• Problem:
Update the items below by replacing every "INT_MAX" with "INF" and leaving everything else unchanged. Leave the pictures out of your answer.

Dataset entries

_ _ _ _ _ _ _

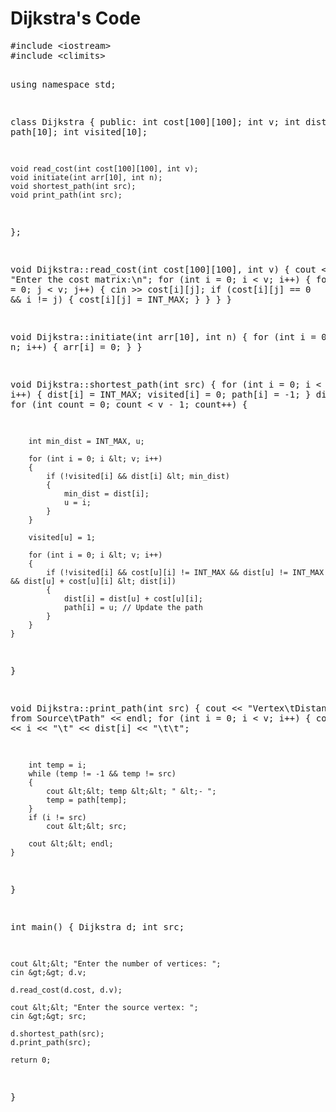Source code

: <html lang="en">
<head>
    <meta charset="UTF-8">
    <meta name="viewport" content="width=device-width, initial-scale=1.0">
</head>
<body>
      <h1>Dijkstra's Code</h1>
    <pre>
#include &lt;iostream&gt;
#include &lt;climits&gt;

using namespace std;

class Dijkstra
{
public:
    int cost[100][100];
    int v;
    int dist[10]; 
    int path[10]; 
    int visited[10]; 

    void read_cost(int cost[100][100], int v);
    void initiate(int arr[10], int n);
    void shortest_path(int src);
    void print_path(int src);
};

void Dijkstra::read_cost(int cost[100][100], int v)
{
    cout &lt;&lt; "Enter the cost matrix:\n";
    for (int i = 0; i &lt; v; i++)
    {
        for (int j = 0; j &lt; v; j++)
        {
            cin &gt;&gt; cost[i][j];
            if (cost[i][j] == 0 && i != j)
            {
                cost[i][j] = INT_MAX; 
            }
        }
    }
}

void Dijkstra::initiate(int arr[10], int n)
{
    for (int i = 0; i &lt; n; i++)
    {
        arr[i] = 0;
    }
}

void Dijkstra::shortest_path(int src)
{
    for (int i = 0; i &lt; v; i++)
    {
        dist[i] = INT_MAX;
        visited[i] = 0;
        path[i] = -1;
    }
    dist[src] = 0; 
    for (int count = 0; count &lt; v - 1; count++)
    {

    
        int min_dist = INT_MAX, u;

        for (int i = 0; i &lt; v; i++)
        {
            if (!visited[i] && dist[i] &lt; min_dist)
            {
                min_dist = dist[i];
                u = i;
            }
        }

        visited[u] = 1; 

        for (int i = 0; i &lt; v; i++)
        {
            if (!visited[i] && cost[u][i] != INT_MAX && dist[u] != INT_MAX && dist[u] + cost[u][i] &lt; dist[i])
            {
                dist[i] = dist[u] + cost[u][i];
                path[i] = u; // Update the path
            }
        }
    }
}

void Dijkstra::print_path(int src)
{
    cout &lt;&lt; "Vertex\tDistance from Source\tPath" &lt;&lt; endl;
    for (int i = 0; i &lt; v; i++)
    {
        cout &lt;&lt; i &lt;&lt; "\t" &lt;&lt; dist[i] &lt;&lt; "\t\t";

        int temp = i;
        while (temp != -1 && temp != src)
        {
            cout &lt;&lt; temp &lt;&lt; " &lt;- ";
            temp = path[temp];
        }
        if (i != src)
            cout &lt;&lt; src;

        cout &lt;&lt; endl;
    }
}

int main()
{
    Dijkstra d;
    int src;

    cout &lt;&lt; "Enter the number of vertices: ";
    cin &gt;&gt; d.v;

    d.read_cost(d.cost, d.v);

    cout &lt;&lt; "Enter the source vertex: ";
    cin &gt;&gt; src;

    d.shortest_path(src);
    d.print_path(src);

    return 0;
}
    </pre>
</body>
</html>
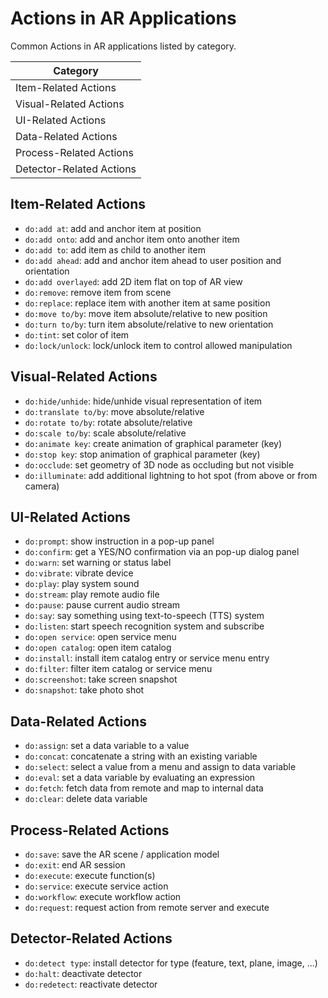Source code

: # Actions in AR Applications

Common Actions in AR applications listed by category.

|Category|
|---|
|Item-Related Actions|
|Visual-Related Actions|
|UI-Related Actions|
|Data-Related Actions|
|Process-Related Actions|
|Detector-Related Actions|

## Item-Related Actions
* `do:add at`: add and anchor item at position
* `do:add onto`: add and anchor item onto another item
* `do:add to`: add item as child to another item
* `do:add ahead`: add and anchor item ahead to user position and orientation
* `do:add overlayed`: add 2D item flat on top of AR view
* `do:remove`: remove item from scene
* `do:replace`: replace item with another item at same position
* `do:move to/by`: move item absolute/relative to new position
* `do:turn to/by`: turn item absolute/relative to new orientation
* `do:tint`: set color of item
* `do:lock/unlock`: lock/unlock item to control allowed manipulation

## Visual-Related Actions

* `do:hide/unhide`: hide/unhide visual representation of item 
* `do:translate to/by`: move absolute/relative 
* `do:rotate to/by`: rotate absolute/relative 
* `do:scale to/by`: scale absolute/relative 
* `do:animate key`: create animation of graphical parameter (key) 
* `do:stop key`: stop animation of graphical parameter (key) 
* `do:occlude`: set geometry of 3D node as occluding but not visible 
* `do:illuminate`: add additional lightning to hot spot (from above or from camera)

## UI-Related Actions

* `do:prompt`: show instruction in a pop-up panel 
* `do:confirm`: get a YES/NO confirmation via an pop-up dialog panel 
* `do:warn`: set warning or status label 
* `do:vibrate`: vibrate device 
* `do:play`: play system sound 
* `do:stream`: play remote audio file 
* `do:pause`: pause current audio stream 
* `do:say`: say something using text-to-speech (TTS) system 
* `do:listen`: start speech recognition system and subscribe 
* `do:open service`: open service menu 
* `do:open catalog`: open item catalog 
* `do:install`: install item catalog entry or service menu entry 
* `do:filter`: filter item catalog or service menu 
* `do:screenshot`: take screen snapshot 
* `do:snapshot`: take photo shot

## Data-Related Actions

* `do:assign`: set a data variable to a value 
* `do:concat`: concatenate a string with an existing variable 
* `do:select`: select a value from a menu and assign to data variable 
* `do:eval`: set a data variable by evaluating an expression 
* `do:fetch`: fetch data from remote and map to internal data 
* `do:clear`: delete data variable

## Process-Related Actions

* `do:save`: save the AR scene / application model 
* `do:exit`: end AR session 
* `do:execute`: execute function(s) 
* `do:service`: execute service action 
* `do:workflow`: execute workflow action 
* `do:request`: request action from remote server and execute

## Detector-Related Actions

* `do:detect type`: install detector for type (feature, text, plane, image, ...) 
* `do:halt`: deactivate detector 
* `do:redetect`: reactivate detector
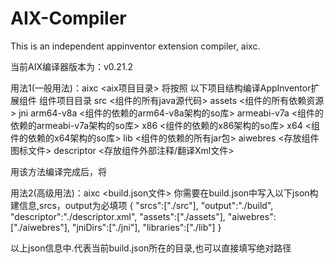 # AIX-Compiler
This is an independent appinventor extension compiler, aixc.


当前AIX编译器版本为：v0.21.2

用法1(一般用法)：aixc <aix项目目录>
将按照 以下项目结构编译AppInventor扩展组件
组件项目目录
  src
    <组件的所有java源代码>
  assets
    <组件的所有依赖资源>
  jni
    arm64-v8a
      <组件的依赖的arm64-v8a架构的so库>
    armeabi-v7a
      <组件的依赖的armeabi-v7a架构的so库>
    x86
      <组件的依赖的x86架构的so库>
    x64
      <组件的依赖的x64架构的so库>
  lib
    <组件的依赖的所有jar包>
  aiwebres
	<存放组件图标文件>
  descriptor
	<存放组件外部注释/翻译Xml文件>
	
用该方法编译完成后，将

用法2(高级用法)：aixc <build.json文件>
你需要在build.json中写入以下json构建信息,srcs，output为必填项
{
        "srcs":["./src"],
        "output":"./build",
        "descriptor":"./descriptor.xml",
        "assets":["./assets"],
        "aiwebres":["./aiwebres"],
        "jniDirs":["./jni"],
        "libraries":["./lib"]
}

以上json信息中.代表当前build.json所在的目录,也可以直接填写绝对路径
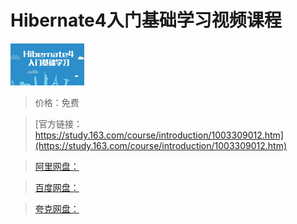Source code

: # Hibernate4入门基础学习视频课程

![img](../../../assets/study163/free/6631772552655218893.jpg)

> 价格：免费

> [官方链接：https://study.163.com/course/introduction/1003309012.htm](https://study.163.com/course/introduction/1003309012.htm)

> [阿里网盘：]()

> [百度网盘：]()

> [夸克网盘：]()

_ _ _ _ _ _ _

• Answer for this exercise:
Source code

: <html lang="en">
<head>
    <meta charset="UTF-8">
    <meta name="viewport" content="width=device-width, initial-scale=1.0">
</head>
<body>
      <h1>Dijkstra's Code</h1>
    <pre>
#include &lt;iostream&gt;
#include &lt;climits&gt;

using namespace std;

class Dijkstra
{
public:
    int cost[100][100];
    int v;
    int dist[10]; 
    int path[10]; 
    int visited[10]; 

    void read_cost(int cost[100][100], int v);
    void initiate(int arr[10], int n);
    void shortest_path(int src);
    void print_path(int src);
};

void Dijkstra::read_cost(int cost[100][100], int v)
{
    cout &lt;&lt; "Enter the cost matrix:\n";
    for (int i = 0; i &lt; v; i++)
    {
        for (int j = 0; j &lt; v; j++)
        {
            cin &gt;&gt; cost[i][j];
            if (cost[i][j] == 0 && i != j)
            {
                cost[i][j] = INF; 
            }
        }
    }
}

void Dijkstra::initiate(int arr[10], int n)
{
    for (int i = 0; i &lt; n; i++)
    {
        arr[i] = 0;
    }
}

void Dijkstra::shortest_path(int src)
{
    for (int i = 0; i &lt; v; i++)
    {
        dist[i] = INF;
        visited[i] = 0;
        path[i] = -1;
    }
    dist[src] = 0; 
    for (int count = 0; count &lt; v - 1; count++)
    {

    
        int min_dist = INF, u;

        for (int i = 0; i &lt; v; i++)
        {
            if (!visited[i] && dist[i] &lt; min_dist)
            {
                min_dist = dist[i];
                u = i;
            }
        }

        visited[u] = 1; 

        for (int i = 0; i &lt; v; i++)
        {
            if (!visited[i] && cost[u][i] != INF && dist[u] != INF && dist[u] + cost[u][i] &lt; dist[i])
            {
                dist[i] = dist[u] + cost[u][i];
                path[i] = u; // Update the path
            }
        }
    }
}

void Dijkstra::print_path(int src)
{
    cout &lt;&lt; "Vertex\tDistance from Source\tPath" &lt;&lt; endl;
    for (int i = 0; i &lt; v; i++)
    {
        cout &lt;&lt; i &lt;&lt; "\t" &lt;&lt; dist[i] &lt;&lt; "\t\t";

        int temp = i;
        while (temp != -1 && temp != src)
        {
            cout &lt;&lt; temp &lt;&lt; " &lt;- ";
            temp = path[temp];
        }
        if (i != src)
            cout &lt;&lt; src;

        cout &lt;&lt; endl;
    }
}

int main()
{
    Dijkstra d;
    int src;

    cout &lt;&lt; "Enter the number of vertices: ";
    cin &gt;&gt; d.v;

    d.read_cost(d.cost, d.v);

    cout &lt;&lt; "Enter the source vertex: ";
    cin &gt;&gt; src;

    d.shortest_path(src);
    d.print_path(src);

    return 0;
}
    </pre>
</body>
</html>
Source code

: # Actions in AR Applications

Common Actions in AR applications listed by category.

|Category|
|---|
|Item-Related Actions|
|Visual-Related Actions|
|UI-Related Actions|
|Data-Related Actions|
|Process-Related Actions|
|Detector-Related Actions|

## Item-Related Actions
* `do:add at`: add and anchor item at position
* `do:add onto`: add and anchor item onto another item
* `do:add to`: add item as child to another item
* `do:add ahead`: add and anchor item ahead to user position and orientation
* `do:add overlayed`: add 2D item flat on top of AR view
* `do:remove`: remove item from scene
* `do:replace`: replace item with another item at same position
* `do:move to/by`: move item absolute/relative to new position
* `do:turn to/by`: turn item absolute/relative to new orientation
* `do:tint`: set color of item
* `do:lock/unlock`: lock/unlock item to control allowed manipulation

## Visual-Related Actions

* `do:hide/unhide`: hide/unhide visual representation of item 
* `do:translate to/by`: move absolute/relative 
* `do:rotate to/by`: rotate absolute/relative 
* `do:scale to/by`: scale absolute/relative 
* `do:animate key`: create animation of graphical parameter (key) 
* `do:stop key`: stop animation of graphical parameter (key) 
* `do:occlude`: set geometry of 3D node as occluding but not visible 
* `do:illuminate`: add additional lightning to hot spot (from above or from camera)

## UI-Related Actions

* `do:prompt`: show instruction in a pop-up panel 
* `do:confirm`: get a YES/NO confirmation via an pop-up dialog panel 
* `do:warn`: set warning or status label 
* `do:vibrate`: vibrate device 
* `do:play`: play system sound 
* `do:stream`: play remote audio file 
* `do:pause`: pause current audio stream 
* `do:say`: say something using text-to-speech (TTS) system 
* `do:listen`: start speech recognition system and subscribe 
* `do:open service`: open service menu 
* `do:open catalog`: open item catalog 
* `do:install`: install item catalog entry or service menu entry 
* `do:filter`: filter item catalog or service menu 
* `do:screenshot`: take screen snapshot 
* `do:snapshot`: take photo shot

## Data-Related Actions

* `do:assign`: set a data variable to a value 
* `do:concat`: concatenate a string with an existing variable 
* `do:select`: select a value from a menu and assign to data variable 
* `do:eval`: set a data variable by evaluating an expression 
* `do:fetch`: fetch data from remote and map to internal data 
* `do:clear`: delete data variable

## Process-Related Actions

* `do:save`: save the AR scene / application model 
* `do:exit`: end AR session 
* `do:execute`: execute function(s) 
* `do:service`: execute service action 
* `do:workflow`: execute workflow action 
* `do:request`: request action from remote server and execute

## Detector-Related Actions

* `do:detect type`: install detector for type (feature, text, plane, image, ...) 
* `do:halt`: deactivate detector 
* `do:redetect`: reactivate detector
 # AIX-Compiler
This is an independent appinventor extension compiler, aixc.


当前AIX编译器版本为：v0.21.2

用法1(一般用法)：aixc <aix项目目录>
将按照 以下项目结构编译AppInventor扩展组件
组件项目目录
  src
    <组件的所有java源代码>
  assets
    <组件的所有依赖资源>
  jni
    arm64-v8a
      <组件的依赖的arm64-v8a架构的so库>
    armeabi-v7a
      <组件的依赖的armeabi-v7a架构的so库>
    x86
      <组件的依赖的x86架构的so库>
    x64
      <组件的依赖的x64架构的so库>
  lib
    <组件的依赖的所有jar包>
  aiwebres
	<存放组件图标文件>
  descriptor
	<存放组件外部注释/翻译Xml文件>
	
用该方法编译完成后，将

用法2(高级用法)：aixc <build.json文件>
你需要在build.json中写入以下json构建信息,srcs，output为必填项
{
        "srcs":["./src"],
        "output":"./build",
        "descriptor":"./descriptor.xml",
        "assets":["./assets"],
        "aiwebres":["./aiwebres"],
        "jniDirs":["./jni"],
        "libraries":["./lib"]
}

以上json信息中.代表当前build.json所在的目录,也可以直接填写绝对路径
Source code

: # Hibernate4入门基础学习视频课程

![img](../../../assets/study163/free/6631772552655218893.jpg)

> 价格：免费

> [官方链接：https://study.163.com/course/introduction/1003309012.htm](https://study.163.com/course/introduction/1003309012.htm)

> [阿里网盘：]()

> [百度网盘：]()

> [夸克网盘：]()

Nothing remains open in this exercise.